Product Logo

CNS Audit

An Audit Trail Plug-in for FileMaker Pro.

Optional Set Up Tasks

###Protecting Audit Trail Data

While CNS Audit is in charge of creating an Audit Trail of the database, keeping everyday users from directly modifying that Audit Trail data after-the-fact is up to the database developer. To ensure that everyday users can add to, but not modify, the Audit Trail data, modify the CNS Audit Log entry in the “Custom Record Privileges” for the everyday users' Privilege Set as follows:

  • View: yes
  • Edit: no
  • Create: yes
  • Delete: no
  • Field Access: all
###Auditing Actions other than Modifying Data

CNS Audit provides a CNSAudit_AccessLog function for auditing any custom actions performed by database users. This function has one required parameter and one optional parameter. The first parameter is the Action to log, for example User Login. The second parameter is any special Notes about the action, for example User is logged in after hours. This information is stored in a separate table in the database named CNS Access Log. ###Auditing Record Views

In the same way that the plug-in offers functions for tracking records being opened and deleted, CNS Audit includes a function for tracking record views. The CNSAudit_RecordView function is used within the Custom Record Privileges just like the CNSAudit_RecordOpen and CNSAudit_RecordDelete functions:

  1. Open up the Accounts & Privileges / Manage Security dialog.
  2. Switch to the Privilege Sets tab and edit the first custom privilege set.
  1. In the Data Access and Design section, press the Records drop-down menu and select Custom Privileges.
  1. In the Custom Record Privileges dialog that pops up, select the first table.
  2. Press the View drop-down menu and select limited....
  1. In the Specify Calculation dialog that pops up, change the View drop-down to External Functions.
  1. In the list of functions, scroll down until a line for CNSAudit_RecordView is visible and double-click it.
  2. Determine if your database will only be used by client versions of FileMaker Pro 11 or above:
    1. If so, replace the TableName parameter with the Base Table Name of the table you are editing the privileges of.
    2. If not, specify any Table Occurrence Name of the table you are editing the privileges of. (At the top of the Specify Calculation dialog is the Evaluate this calculation from the context of setting. You can use the same Table Occurrence name in your calculation as is selected in that setting.)
  3. Press OK to close the Specify Calculation dialog.
  4. Repeat steps 5-9 for each table in the Custom Record Privileges dialog. (Once the CNSAudit_RecordOpen function has been added to one calculation, copy and paste it to the other ones, or just retype it, and skip selecting the External Functions repeatedly. Make sure you update the TableName parameter for each table, though.)
  5. Press OK to close the Custom Record Privileges dialog.
  6. Press OK to close the Edit Privilege Set dialog.
  7. Repeat steps 3-12 for each custom privilege that needs modifying.
  8. Press OK to close the Accounts & Privileges / Manage Security dialog.

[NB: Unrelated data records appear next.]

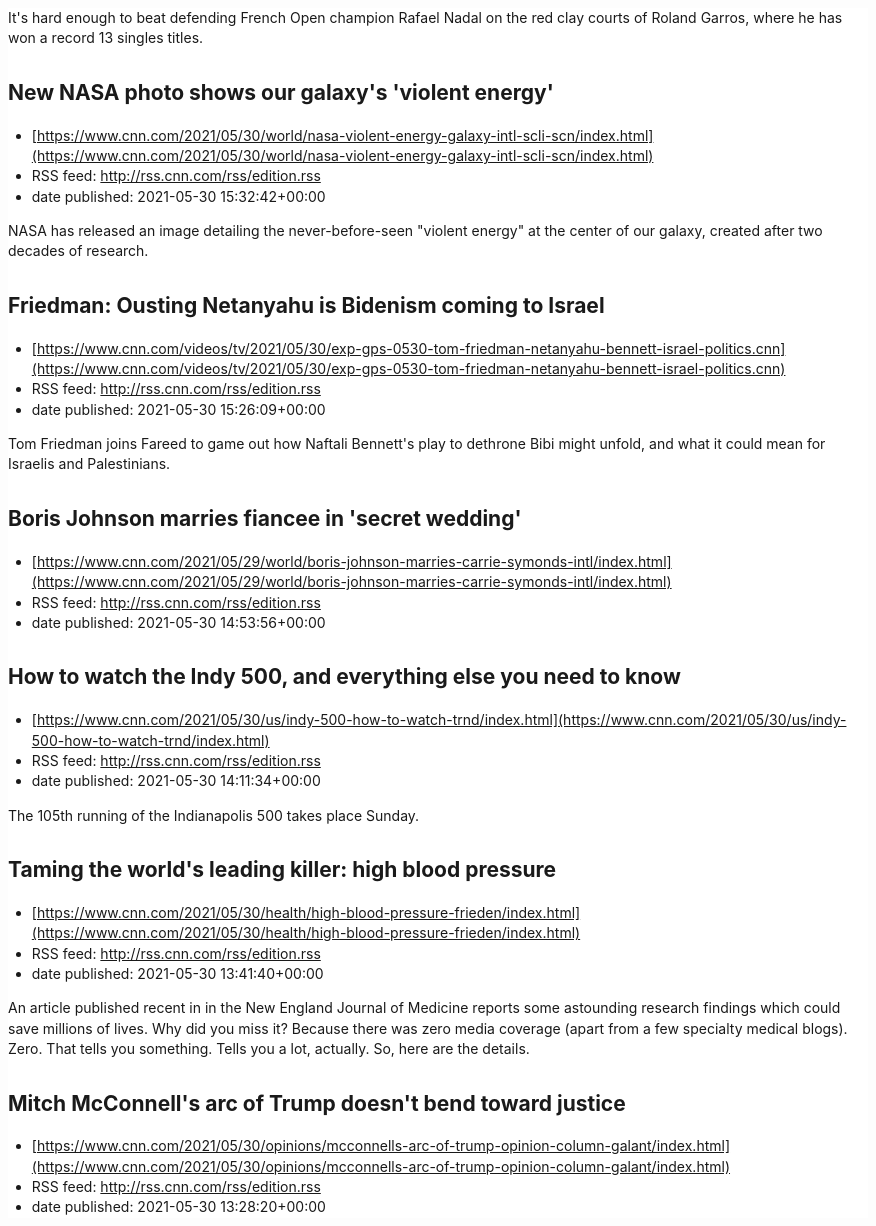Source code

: It's hard enough to beat defending French Open champion Rafael Nadal on the red clay courts of Roland Garros, where he has won a record 13 singles titles.

## New NASA photo shows our galaxy's 'violent energy'
 - [https://www.cnn.com/2021/05/30/world/nasa-violent-energy-galaxy-intl-scli-scn/index.html](https://www.cnn.com/2021/05/30/world/nasa-violent-energy-galaxy-intl-scli-scn/index.html)
 - RSS feed: http://rss.cnn.com/rss/edition.rss
 - date published: 2021-05-30 15:32:42+00:00

NASA has released an image detailing the never-before-seen "violent energy" at the center of our galaxy, created after two decades of research.

## Friedman: Ousting Netanyahu is Bidenism coming to Israel
 - [https://www.cnn.com/videos/tv/2021/05/30/exp-gps-0530-tom-friedman-netanyahu-bennett-israel-politics.cnn](https://www.cnn.com/videos/tv/2021/05/30/exp-gps-0530-tom-friedman-netanyahu-bennett-israel-politics.cnn)
 - RSS feed: http://rss.cnn.com/rss/edition.rss
 - date published: 2021-05-30 15:26:09+00:00

Tom Friedman joins Fareed to game out how Naftali Bennett's play to dethrone Bibi might unfold, and what it could mean for Israelis and Palestinians.

## Boris Johnson marries fiancee in 'secret wedding'
 - [https://www.cnn.com/2021/05/29/world/boris-johnson-marries-carrie-symonds-intl/index.html](https://www.cnn.com/2021/05/29/world/boris-johnson-marries-carrie-symonds-intl/index.html)
 - RSS feed: http://rss.cnn.com/rss/edition.rss
 - date published: 2021-05-30 14:53:56+00:00



## How to watch the Indy 500, and everything else you need to know
 - [https://www.cnn.com/2021/05/30/us/indy-500-how-to-watch-trnd/index.html](https://www.cnn.com/2021/05/30/us/indy-500-how-to-watch-trnd/index.html)
 - RSS feed: http://rss.cnn.com/rss/edition.rss
 - date published: 2021-05-30 14:11:34+00:00

The 105th running of the Indianapolis 500 takes place Sunday.

## Taming the world's leading killer: high blood pressure
 - [https://www.cnn.com/2021/05/30/health/high-blood-pressure-frieden/index.html](https://www.cnn.com/2021/05/30/health/high-blood-pressure-frieden/index.html)
 - RSS feed: http://rss.cnn.com/rss/edition.rss
 - date published: 2021-05-30 13:41:40+00:00

An article published recent in in the New England Journal of Medicine reports some astounding research findings which could save millions of lives. Why did you miss it? Because there was zero media coverage (apart from a few specialty medical blogs). Zero. That tells you something. Tells you a lot, actually. So, here are the details.

## Mitch McConnell's arc of Trump doesn't bend toward justice
 - [https://www.cnn.com/2021/05/30/opinions/mcconnells-arc-of-trump-opinion-column-galant/index.html](https://www.cnn.com/2021/05/30/opinions/mcconnells-arc-of-trump-opinion-column-galant/index.html)
 - RSS feed: http://rss.cnn.com/rss/edition.rss
 - date published: 2021-05-30 13:28:20+00:00
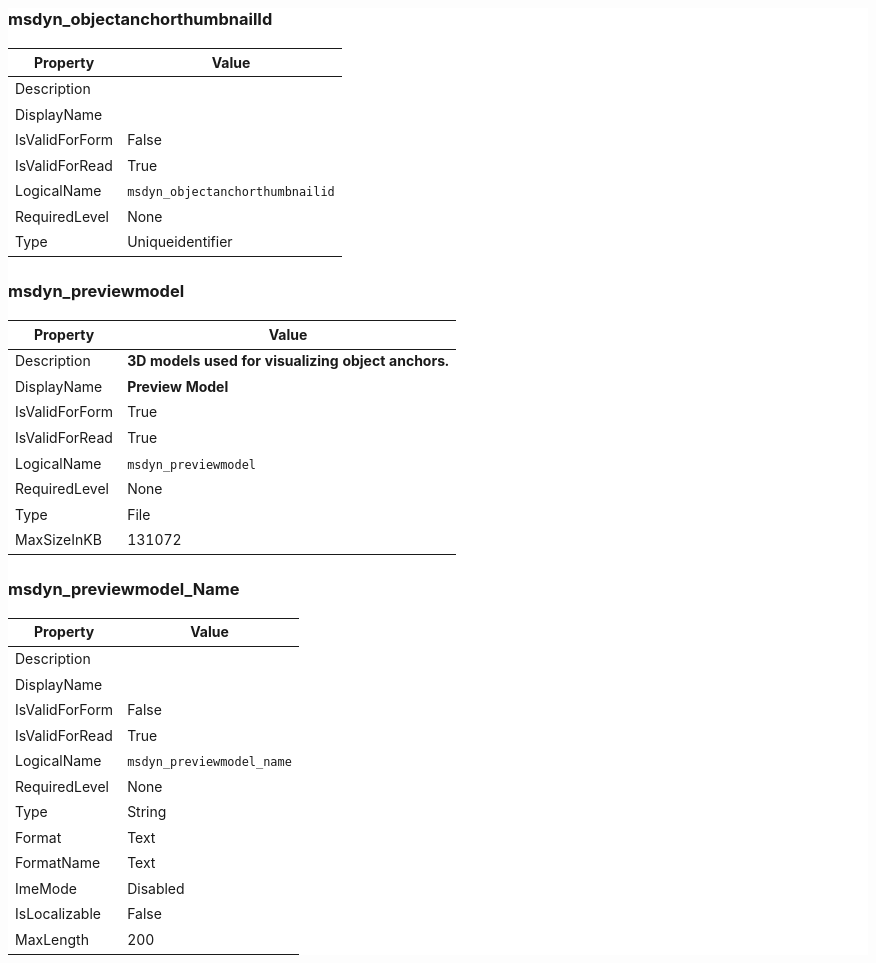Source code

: ### <a name="BKMK_msdyn_objectanchorthumbnailId"></a> msdyn_objectanchorthumbnailId

|Property|Value|
|---|---|
|Description||
|DisplayName||
|IsValidForForm|False|
|IsValidForRead|True|
|LogicalName|`msdyn_objectanchorthumbnailid`|
|RequiredLevel|None|
|Type|Uniqueidentifier|

### <a name="BKMK_msdyn_previewmodel"></a> msdyn_previewmodel

|Property|Value|
|---|---|
|Description|**3D models used for visualizing object anchors.**|
|DisplayName|**Preview Model**|
|IsValidForForm|True|
|IsValidForRead|True|
|LogicalName|`msdyn_previewmodel`|
|RequiredLevel|None|
|Type|File|
|MaxSizeInKB|131072|

### <a name="BKMK_msdyn_previewmodel_Name"></a> msdyn_previewmodel_Name

|Property|Value|
|---|---|
|Description||
|DisplayName||
|IsValidForForm|False|
|IsValidForRead|True|
|LogicalName|`msdyn_previewmodel_name`|
|RequiredLevel|None|
|Type|String|
|Format|Text|
|FormatName|Text|
|ImeMode|Disabled|
|IsLocalizable|False|
|MaxLength|200|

Once these Custom Record Privileges are set up, the plug-in will add a record to the CNS Access Log table anytime a user views a record in the database. ###Preventing database modification if CNS Audit is not present

If CNS Audit is not installed or not enabled on a machine, any modifications to the database will not be recorded to the CNS Audit Log. To correct this behavior, some validation options can be added to prevent modification to the database. Follow these steps to prevent modification when CNS Audit is missing:

  1. Open the Database file and go to Define / Manage Database.
  2. Switch to the Fields tab and select the first table from the Table drop-down menu in which auditing has been added.
  1. Select the CNS Audit Timestamp field you created when setting up the database for tracking field changes.
  2. Press Options.
  3. In the Options for Field dialog that pops-up, switch to the Validation tab.
  4. Select Always in the Validate data in this field: section.
  1. Uncheck the Allow user to override during data entry option in the Validate data in this field: section.
  2. Check the Validated by calculation option in the Require: section.
  3. In the Specify Calculation dialog that pops up, type If ( CNSAudit_Version = "?" ; 0 ; 1 ) into the calculation.
  1. Uncheck the Validate only if field has been modified option near the bottom of the Specify Calculation dialog.
  2. Press OK to close the Specify Calculation dialog.
  3. Optional: Back on the Options for Field dialog, check the Display custom message if validation fails option and enter in something similar to:
    Modification to this database has been disabled because changes cannot be recorded to the Audit Trail log. Please make sure CNS Audit has been installed and enabled.
  4. Press OK to close the Options for Field dialog.
  5. Repeat steps 3-13 for each table that has been set up for auditing.
  6. Close the Define / Manage Database dialog.